During the virtual meeting, Deng, who is also a minister without portfolio at the Executive Yuan, expressed hope that Taiwan and the U.S. would begin talks on a bilateral trade agreement, an official at the Cabinet’s Office of Trade Negotiations told CNA Tuesday on condition of anonymity.
The official declined to comment on whether the bilateral discussions touched upon the Indo-Pacific Economic Framework (IPEF), an initiative proposed by the U.S. government in 2021 with the aim of enhancing its economic engagement in the Indo-Pacific region.
It was not mentioned in a readout provided by the USTR, either.
In Monday’s meeting, the two sides reviewed the progress made on bilateral trade issues since the Trade and Investment Framework Agreement (TIFA) council meeting in June 2021 and agreed to remain in contact on these and other issues in the coming months, according to the readout.
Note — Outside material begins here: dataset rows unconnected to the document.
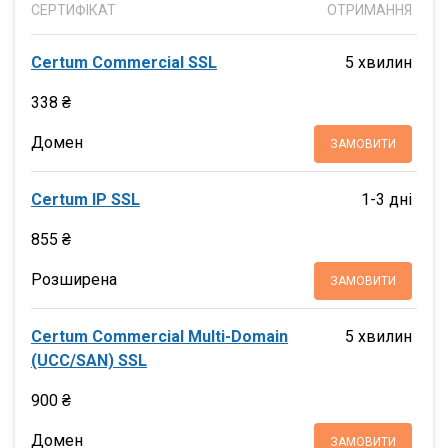
СЕРТИФІКАТ
ОТРИМАННЯ
Certum Commercial SSL
5 хвилин
338 ₴
Домен
ЗАМОВИТИ
Certum IP SSL
1-3 дні
855 ₴
Розширена
ЗАМОВИТИ
Certum Commercial Multi-Domain
5 хвилин
(UCC/SAN) SSL
900 ₴
Домен
ЗАМОВИТИ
“They also discussed their mutual interest in working together on issues of common concern, including regionally and in multilateral organizations like the World Trade Organization,” the readout added.
Instead, it will include different modules covering “fair and resilient trade, supply chain resilience, infrastructure and decarbonization, and tax and anticorruption,” the report said.
Taiwan’s government has expressed an interest in taking part in the IPEF initiative.
However, at a Senate hearing at the end of March, Tai was unwilling to comment on whether Taiwan would be invited to join the planned IPEF, saying only that the matter had yet to be decided.
Deng and Tai first held a bilateral meeting in June 2021, shortly before the TIFA council meeting, which included high-level trade and investment talks between the two countries.
During the TIFA council meeting, the two sides discussed bilateral trade issues such as supply chains, intellectual property, and agriculture while exploring opportunities to work together on tackling the climate crisis, according to the USTR.